About this exercise: Show each line of the rows below that contains the string "recognize", matching case exactly.

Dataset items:
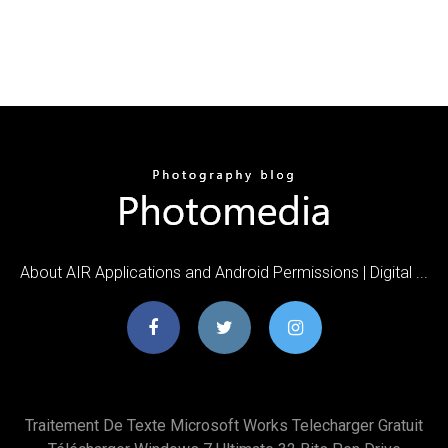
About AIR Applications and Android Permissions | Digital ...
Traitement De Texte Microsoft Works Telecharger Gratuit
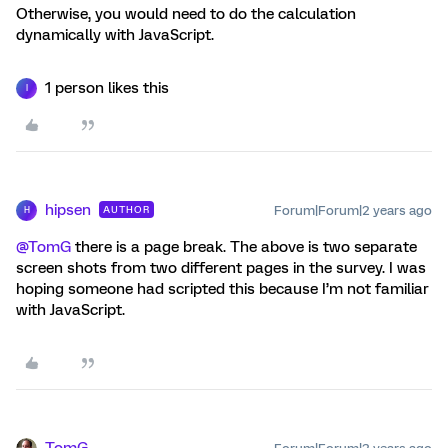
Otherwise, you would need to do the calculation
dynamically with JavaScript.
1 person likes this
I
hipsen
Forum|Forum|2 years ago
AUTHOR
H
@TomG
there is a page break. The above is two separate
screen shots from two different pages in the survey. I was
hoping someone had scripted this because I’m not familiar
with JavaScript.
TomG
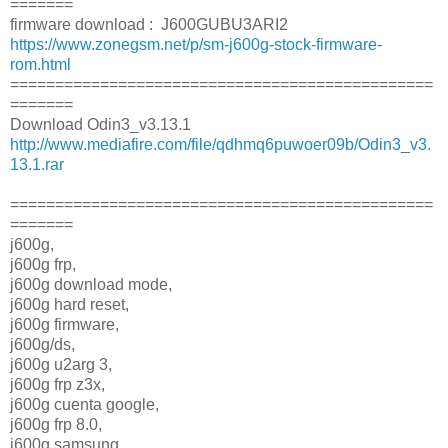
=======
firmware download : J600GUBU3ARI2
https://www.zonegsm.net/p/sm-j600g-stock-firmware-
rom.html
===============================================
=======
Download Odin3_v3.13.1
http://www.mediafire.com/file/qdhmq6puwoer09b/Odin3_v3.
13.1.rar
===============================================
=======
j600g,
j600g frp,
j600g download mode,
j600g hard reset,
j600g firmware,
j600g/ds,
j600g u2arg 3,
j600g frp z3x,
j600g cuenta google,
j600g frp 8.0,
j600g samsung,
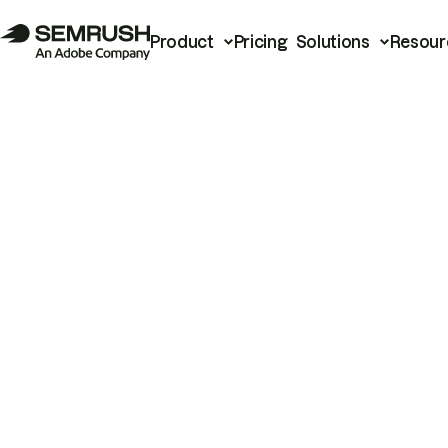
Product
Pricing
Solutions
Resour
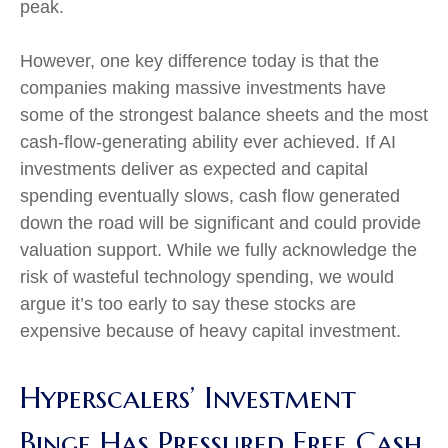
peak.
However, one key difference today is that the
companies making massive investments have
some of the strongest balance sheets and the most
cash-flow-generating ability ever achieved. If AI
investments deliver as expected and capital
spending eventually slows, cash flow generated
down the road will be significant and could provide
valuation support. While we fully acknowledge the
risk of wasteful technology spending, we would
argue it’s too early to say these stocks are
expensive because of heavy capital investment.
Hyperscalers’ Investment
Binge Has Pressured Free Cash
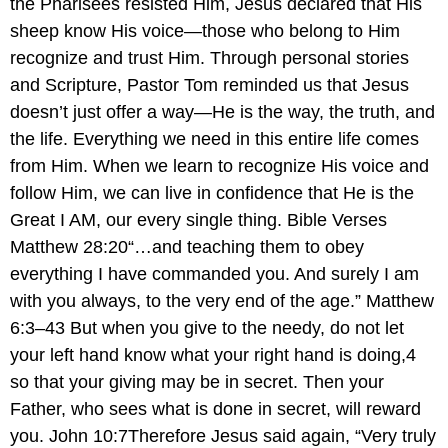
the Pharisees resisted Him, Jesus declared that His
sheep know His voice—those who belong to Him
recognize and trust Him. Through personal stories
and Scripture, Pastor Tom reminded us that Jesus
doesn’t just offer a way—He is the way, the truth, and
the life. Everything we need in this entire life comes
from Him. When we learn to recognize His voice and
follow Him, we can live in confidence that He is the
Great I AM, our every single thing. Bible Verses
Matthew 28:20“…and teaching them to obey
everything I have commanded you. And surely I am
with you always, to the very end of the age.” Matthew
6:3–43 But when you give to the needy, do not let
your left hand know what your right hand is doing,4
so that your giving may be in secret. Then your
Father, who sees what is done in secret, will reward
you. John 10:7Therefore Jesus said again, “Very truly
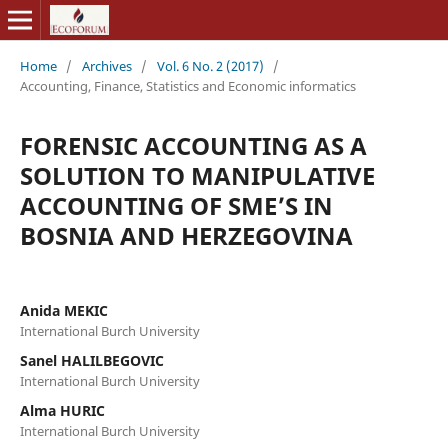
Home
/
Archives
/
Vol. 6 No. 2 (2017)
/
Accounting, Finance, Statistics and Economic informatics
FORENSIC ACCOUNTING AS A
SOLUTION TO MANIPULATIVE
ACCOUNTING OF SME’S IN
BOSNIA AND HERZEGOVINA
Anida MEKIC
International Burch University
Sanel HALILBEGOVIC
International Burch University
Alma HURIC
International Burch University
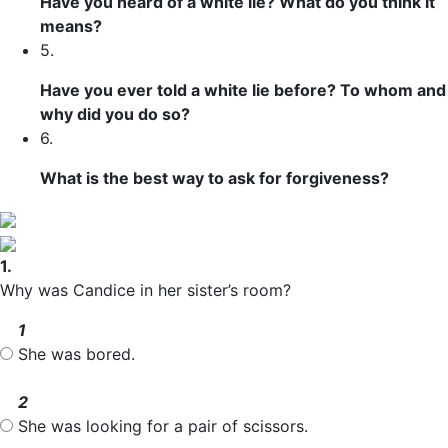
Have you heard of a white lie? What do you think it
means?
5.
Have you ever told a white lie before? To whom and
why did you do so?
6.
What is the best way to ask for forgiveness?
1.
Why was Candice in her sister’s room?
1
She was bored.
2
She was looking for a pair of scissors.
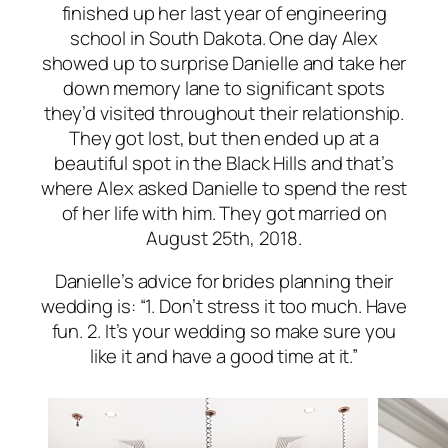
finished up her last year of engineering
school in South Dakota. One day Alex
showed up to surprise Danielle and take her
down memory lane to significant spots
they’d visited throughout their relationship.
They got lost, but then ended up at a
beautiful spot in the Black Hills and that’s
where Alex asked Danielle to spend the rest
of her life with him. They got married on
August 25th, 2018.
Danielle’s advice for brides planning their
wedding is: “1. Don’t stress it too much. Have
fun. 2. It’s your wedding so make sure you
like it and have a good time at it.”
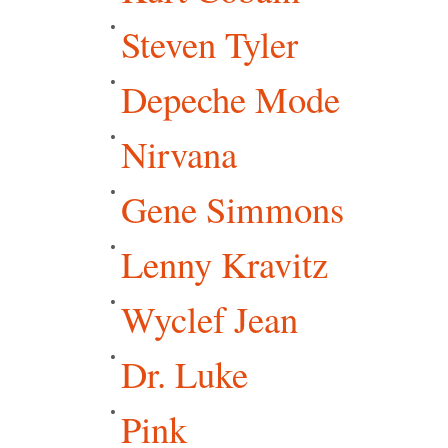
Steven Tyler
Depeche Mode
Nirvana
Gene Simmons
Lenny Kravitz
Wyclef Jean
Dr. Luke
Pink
---
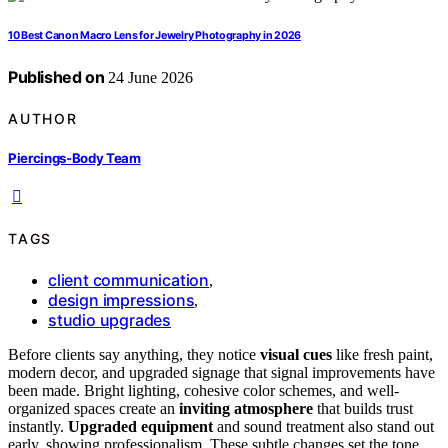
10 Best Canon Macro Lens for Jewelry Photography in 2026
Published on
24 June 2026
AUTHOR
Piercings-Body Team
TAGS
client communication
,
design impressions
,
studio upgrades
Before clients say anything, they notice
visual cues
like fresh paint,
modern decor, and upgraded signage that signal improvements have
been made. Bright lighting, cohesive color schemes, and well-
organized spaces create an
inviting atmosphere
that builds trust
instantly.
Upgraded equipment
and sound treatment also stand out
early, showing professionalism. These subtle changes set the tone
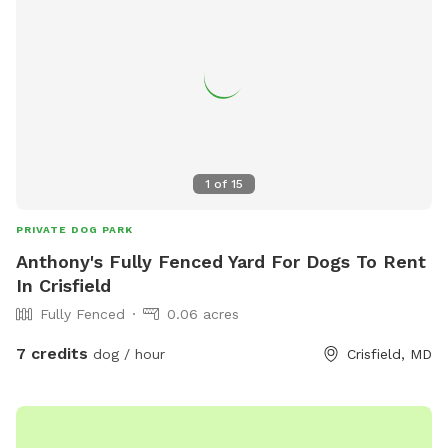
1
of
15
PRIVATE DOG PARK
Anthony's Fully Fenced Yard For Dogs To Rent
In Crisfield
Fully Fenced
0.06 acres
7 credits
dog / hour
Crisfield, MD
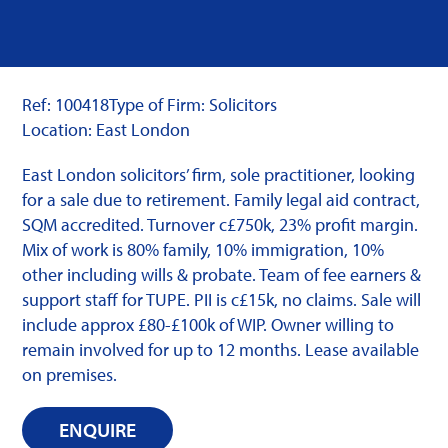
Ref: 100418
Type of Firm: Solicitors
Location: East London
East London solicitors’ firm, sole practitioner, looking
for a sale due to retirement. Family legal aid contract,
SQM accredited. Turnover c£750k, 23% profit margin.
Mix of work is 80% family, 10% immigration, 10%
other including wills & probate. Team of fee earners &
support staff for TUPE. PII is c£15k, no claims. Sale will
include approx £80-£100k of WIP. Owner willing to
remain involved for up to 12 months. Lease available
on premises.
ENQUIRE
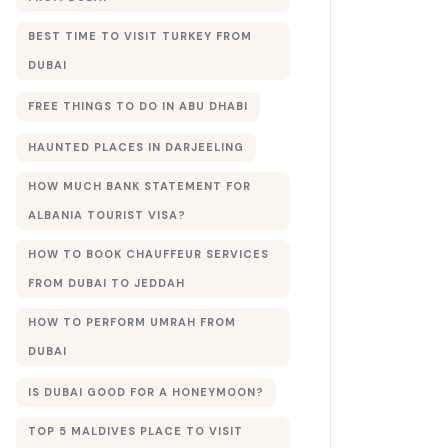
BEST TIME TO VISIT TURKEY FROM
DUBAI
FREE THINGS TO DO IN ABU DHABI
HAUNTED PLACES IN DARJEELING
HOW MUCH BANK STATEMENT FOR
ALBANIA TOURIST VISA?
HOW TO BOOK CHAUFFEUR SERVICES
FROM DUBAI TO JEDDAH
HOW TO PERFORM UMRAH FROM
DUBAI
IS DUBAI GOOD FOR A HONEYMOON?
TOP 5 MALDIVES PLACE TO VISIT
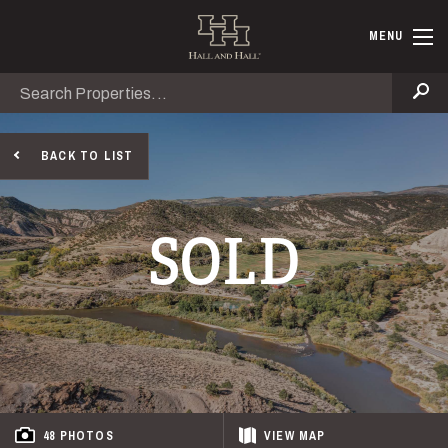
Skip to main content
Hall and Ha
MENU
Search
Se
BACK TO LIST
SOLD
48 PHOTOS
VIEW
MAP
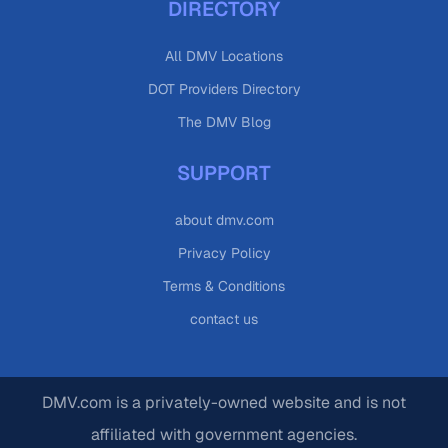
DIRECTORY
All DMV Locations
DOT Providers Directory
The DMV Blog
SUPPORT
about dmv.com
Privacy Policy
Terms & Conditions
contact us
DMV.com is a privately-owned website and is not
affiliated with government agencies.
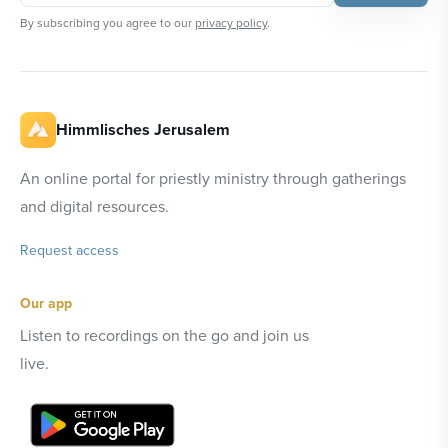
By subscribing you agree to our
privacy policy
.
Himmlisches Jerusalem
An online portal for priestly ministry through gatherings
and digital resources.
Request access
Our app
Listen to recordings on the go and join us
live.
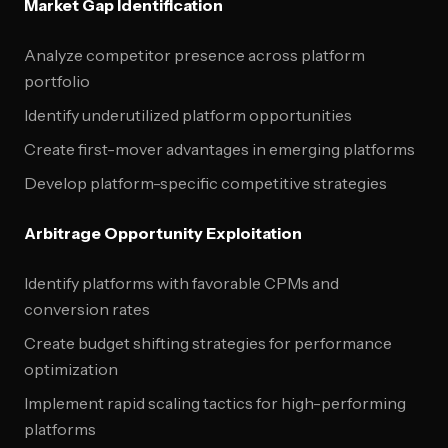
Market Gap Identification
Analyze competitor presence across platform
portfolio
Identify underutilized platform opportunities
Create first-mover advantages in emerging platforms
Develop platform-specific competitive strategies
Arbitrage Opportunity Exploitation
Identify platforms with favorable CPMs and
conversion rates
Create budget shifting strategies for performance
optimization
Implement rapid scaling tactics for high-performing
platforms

Reply to the task:
recognize and trust Him. Through personal stories
from Him. When we learn to recognize His voice and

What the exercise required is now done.